Through her long-standing membership of aiic, (the International Association of Conference Interpreters), Managing Director Christa B. Zander has privileged access to that organisation's worldwide database of peer–reviewed interpreters. Drawing on that unique and invaluable resource, Dialog International GmbH can find you the best qualified local (and thus most cost–effective) interpreters for your specific needs: irrespective of where your meeting is being held – in Munich, Paris, Malta, Reykjavik or in your production facility in a remote area of Spain.
When Dialog International GmbH puts together a team of interpreters, we take account of each colleague's experience of and reputation for language competence in the subject concerned and his or her experience in working in the context concerned: a press conference to announce your annual results, a technical congress on the chemical problems of paper making, an audit visit by finance analysts, a management briefing on a new business strategy or highly confidential one–to–one business negotiations ...

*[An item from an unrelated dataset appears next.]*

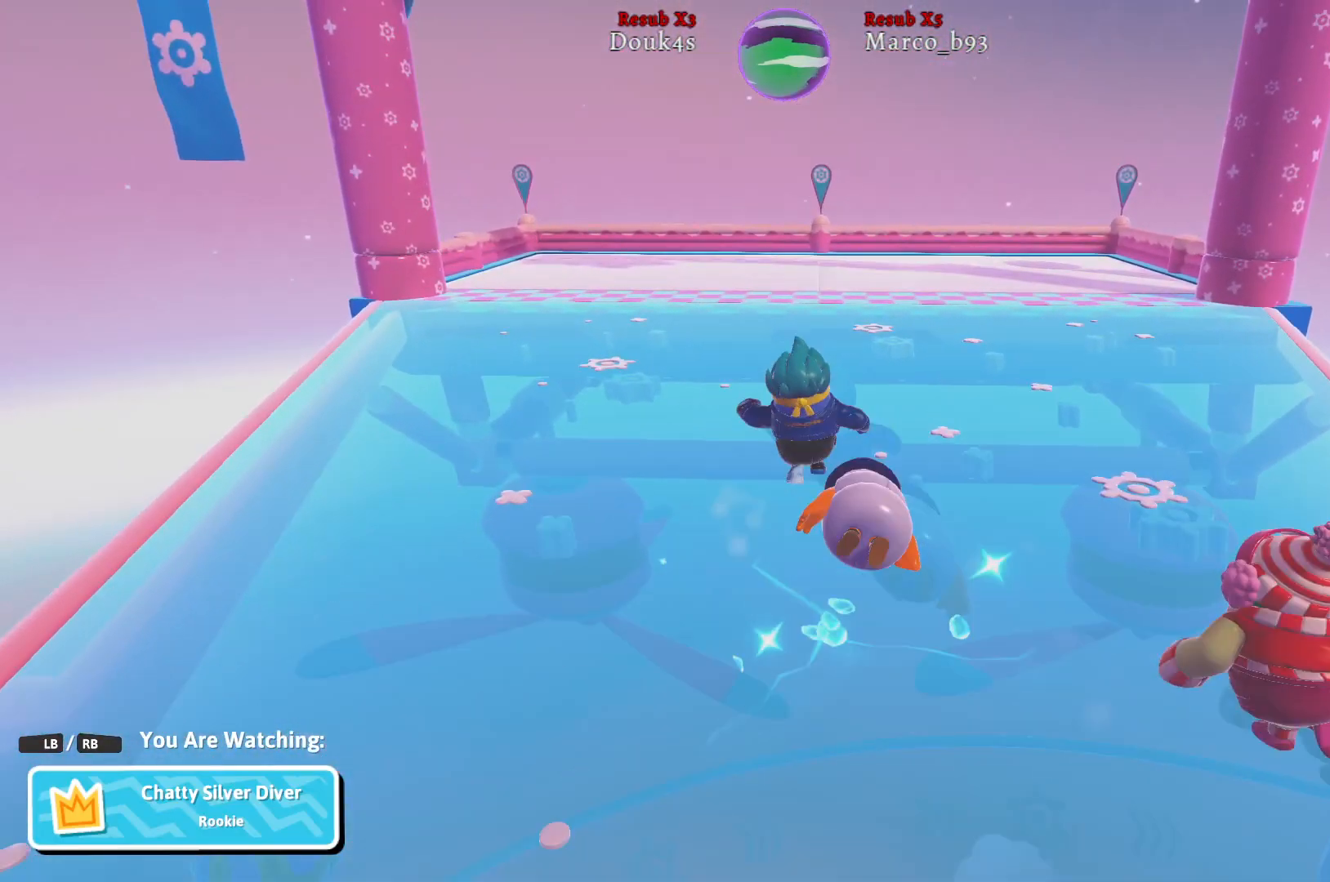
{"buttons": [], "left_stick": "center", "right_stick": "right", "events": [[317, "right_stick", "right"]]}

In keeping with our motto – any language, any subject, any place – and depending on the type of interpreting required (simultaneous, consecutive, whispered), Dialog International GmbH can provide you with the highly qualified and experienced conference interpreters most suitable for ensuring that your event is a success.
In these unprecedented times, we offer you solutions so that your events can still go ahead. In a “virtual” video conference, your trusted team of interpreters operate from a secure hub (in pretty much the usual way) to support your conference so that all of your participants from around the world can still be included.
Let us know when your conference will take place, which languages you need and how many participants you expect, and we will advise you on the best possible configuration, technical requirements, etc. – all using end-to-end encrypted communication.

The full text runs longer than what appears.